Recent letters and guest columns in the Sun Journal have raised issues concerning the recent failure of Maine to expand MaineCare, and attempts to obstruct the Affordable Care Act — the law of the land — that I would like to address.
MaineCare expansion was favored by strong majorities in both the Maine Senate and the House, and the two-thirds majority required to overturn the governor’s veto failed by only two votes in the House. That vote is yet another sad example of minority ruling.
Now, Republican hard-liners in the U.S. Congress, without the votes to repeal the Affordable Care Act, have shut down the government in an attempt to halt the act’s implementation. It is not going to work.
In Maine, opponents of MaineCare expansion have claimed that no one dies due to the lack of health insurance but, at the same time, admit the lack of health care does cause premature death. However, in this country, is not quality health care access typically a function of having insurance?
In addition, opponents state that Maine’s poorest will be covered even without the expansion of MaineCare. In fact, on Jan. 1, 2014, 10,000 of the poorest Mainers, those at or below the poverty level, will have their MaineCare coverage dropped with no opportunity to gain coverage under the Affordable Care Act. Another 14,500 Mainers just above the poverty line will also lose coverage. An additional 45,000 low-income Mainers would be denied access to MaineCare due to the failure of the expansion.
Other writers spew tea party economic rhetoric where the government is always broke. Yet, somehow Maine hands out millions of dollars of tax breaks and subsidies each year. Those include the LePage 2011 income and estate tax changes that reduce state revenues by nearly $200 million per year and benefit the wealthy disproportionately.
Other breaks permit corporations and wealthy individuals to shelter money in foreign tax havens such as the Cayman Islands, costing Maine $58 million a year in tax revenue, according to the U.S. Public Interest Research Group Education Fund.
The Business Equipment Tax Reimbursement program cost the state nearly $48 million in fiscal year 2013, with little shown benefit. According to the Maine Center on Economic Policy, exemptions on finance, insurance and real-estate services sales tax cost the state more than $300 million last year, again benefiting mostly higher-income people.
In contrast, the recently-enacted 0.5 percent increase in general sales tax hurts lower-income Mainers more significantly. What is fair about those tax policies?
How will those 69,500 Mainers afford health care for the next 10 years without the expansion? Why is their lack of health care access less important than making the wealthy wealthier and corporations making even greater profits?
When the federal government offers to cover these Mainers with MaineCare (Medicaid) health insurance, 100 percent for three years, and at a minimum 90 percent for the following seven years, some ridiculously say that Maine cannot afford even the administrative costs. MECEP estimates that in Androscoggin County alone, nearly 400 jobs would be created, nearly 6,000 individuals would be eligible for health coverage and nearly $31 million would be injected into the local economy if Maine accepted the federal funds.

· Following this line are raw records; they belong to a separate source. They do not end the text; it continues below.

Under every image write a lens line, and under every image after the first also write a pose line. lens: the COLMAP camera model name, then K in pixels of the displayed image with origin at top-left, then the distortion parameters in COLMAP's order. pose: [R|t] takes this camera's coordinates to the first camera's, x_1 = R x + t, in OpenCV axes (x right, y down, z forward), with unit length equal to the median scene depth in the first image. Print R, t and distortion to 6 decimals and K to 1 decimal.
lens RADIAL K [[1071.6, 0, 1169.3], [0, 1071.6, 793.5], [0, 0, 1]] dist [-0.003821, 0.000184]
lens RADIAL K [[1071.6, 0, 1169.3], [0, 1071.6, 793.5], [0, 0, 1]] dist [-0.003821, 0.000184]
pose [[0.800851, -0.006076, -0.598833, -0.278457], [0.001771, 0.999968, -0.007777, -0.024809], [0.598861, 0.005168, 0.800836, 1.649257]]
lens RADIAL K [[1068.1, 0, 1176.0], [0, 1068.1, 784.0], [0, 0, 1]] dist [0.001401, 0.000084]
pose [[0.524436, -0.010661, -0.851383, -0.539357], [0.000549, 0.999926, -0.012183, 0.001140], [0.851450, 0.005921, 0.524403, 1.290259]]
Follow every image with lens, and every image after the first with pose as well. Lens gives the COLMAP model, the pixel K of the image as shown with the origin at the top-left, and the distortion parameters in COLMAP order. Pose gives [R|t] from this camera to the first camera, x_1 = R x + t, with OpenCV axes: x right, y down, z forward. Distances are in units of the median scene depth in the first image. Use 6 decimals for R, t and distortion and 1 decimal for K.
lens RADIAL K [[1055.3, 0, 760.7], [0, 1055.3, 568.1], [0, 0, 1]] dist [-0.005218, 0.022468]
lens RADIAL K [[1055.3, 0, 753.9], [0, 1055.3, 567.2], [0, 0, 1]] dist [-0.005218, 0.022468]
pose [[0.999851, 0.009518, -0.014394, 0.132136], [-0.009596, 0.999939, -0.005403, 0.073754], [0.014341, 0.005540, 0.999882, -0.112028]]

With more tax fairness and an infusion of federal funds, maybe Maine could afford MaineCare expansion, and perhaps reinstate full municipal revenue sharing and fund local education to levels approved by the voters?
States, including Maine and its tea party governor, are clearly using opposition to MaineCare (Medicaid) expansion to obstruct the implementation of the Affordable Care Act.
In addition, the failure to operate state health exchanges and suggestions to youth to forgo health insurance, or creating laws making it difficult for people to enroll, are further attempts by opponents at obstructionism.
The worst example is the present government shutdown. It is utterly unethical to try to obstruct a law designed to improve the health of our citizens, without any alternative, especially at a time when income inequality is approaching record levels.
But obstructionism will fail.
As the Affordable Care Act moves forward, despite the snags and delays, Americans will realize its more positive attributes and sign up for coverage. It has already permitted more than 3 million people under the age of 26 to stay on their parents’ insurance plan; 17 million children with pre-existing conditions cannot be excluded from insurance eligibility or be forced to pay higher premiums; and more than 20 million currently uninsured will gain coverage.
Countless Americans, including volunteers, will gladly assist others in enrolling and improving the act until all have access to quality, affordable health care.
That is what we must do as Americans.
Jim Lysen of Lewiston was the planning director in Lewiston for 15 years and for the past 10 years has been a health care administrator.